La coppettazione è una forma di terapia comunemente usata per alleviare il dolore e per trattare il raffreddore. Si tratta di mettere una tazza di vetro o di plastica, a volte riscaldata con l’aiuto di un accelerante per creare l’aspirazione, sulla pelle. Secondo i praticanti, quando l’aria si raffredda, la tazza si contrae, portando il sangue in superficie e rimuovendo le tossine.

Il ricercatore principale Marc Seifman, un chirurgo plastico che ha lavorato al Victorian Adult Burns Service all’Alfred, dice che mentre le lesioni gravi non sono fortunatamente comuni, i praticanti dovrebbero avvisare i pazienti dei rischi.

“Poiché la terapia coinvolge il calore, le ustioni possono essere una conseguenza involontaria, soprattutto se non eseguita correttamente o da un professionista registrato”, ha detto il signor Seifman.

“Il nostro studio ha identificato che di coloro che hanno subito lesioni da ustioni da procedure di coppettazione, tutte le lesioni sono state accidentali, e la maggior parte si è verificata a casa.

“Mentre c’era solo un piccolo numero di lesioni da ustioni gravi legate alla coppettazione registrate, crediamo che ci siano probabilmente molti più casi di lesioni da ustioni meno gravi.”

Lo studio esamina più di 18.700 pazienti iscritti al Burns Registry of Australia and New Zealand per un periodo di sette anni (2009-2016).
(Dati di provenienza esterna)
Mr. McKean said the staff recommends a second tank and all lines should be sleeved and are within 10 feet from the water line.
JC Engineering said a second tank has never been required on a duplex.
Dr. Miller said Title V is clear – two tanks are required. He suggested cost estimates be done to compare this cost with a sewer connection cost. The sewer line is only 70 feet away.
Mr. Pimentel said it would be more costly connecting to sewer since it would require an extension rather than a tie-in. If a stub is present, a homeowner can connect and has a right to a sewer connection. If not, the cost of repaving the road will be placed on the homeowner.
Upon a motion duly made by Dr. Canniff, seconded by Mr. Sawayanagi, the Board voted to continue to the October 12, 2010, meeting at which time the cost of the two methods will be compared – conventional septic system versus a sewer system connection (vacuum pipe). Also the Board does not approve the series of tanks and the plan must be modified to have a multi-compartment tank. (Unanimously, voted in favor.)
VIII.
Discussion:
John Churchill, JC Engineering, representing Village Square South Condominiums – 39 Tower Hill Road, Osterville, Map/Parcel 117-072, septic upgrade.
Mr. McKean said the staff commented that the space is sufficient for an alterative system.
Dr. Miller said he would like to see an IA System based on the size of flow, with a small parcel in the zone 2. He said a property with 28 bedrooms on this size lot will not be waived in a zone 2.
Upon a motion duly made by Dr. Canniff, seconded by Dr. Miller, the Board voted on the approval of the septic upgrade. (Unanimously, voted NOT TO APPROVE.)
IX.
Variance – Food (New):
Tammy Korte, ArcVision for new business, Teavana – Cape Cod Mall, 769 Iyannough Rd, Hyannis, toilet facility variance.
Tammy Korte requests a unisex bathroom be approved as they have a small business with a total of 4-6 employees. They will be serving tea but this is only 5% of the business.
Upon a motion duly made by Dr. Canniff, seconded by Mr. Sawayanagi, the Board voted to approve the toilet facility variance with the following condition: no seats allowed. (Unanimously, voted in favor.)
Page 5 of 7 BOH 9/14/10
Ha identificato venti pazienti, con un’età media di 48 anni, che avevano subito lesioni da ustioni associate al cupping, comprese le ustioni da fiamma quando si accendevano alcolici metilici o altri acceleranti.

I pazienti, che erano per lo più uomini, hanno richiesto il ricovero in ospedale e avevano ustioni su una serie di aree del corpo, tra cui il viso, le mani e la parte superiore e inferiore del corpo, con otto che hanno richiesto un innesto di pelle.

“Mentre ci sono prove limitate per suggerire un beneficio fisiologico, molte persone hanno riferito di trovare qualche forma di sollievo nel trattamento.”

“Chiunque consideri questa forma di terapia dovrebbe essere consapevole del rischio associato alla coppettazione.”

Lo studio è pubblicato sul Medical Journal of Australia.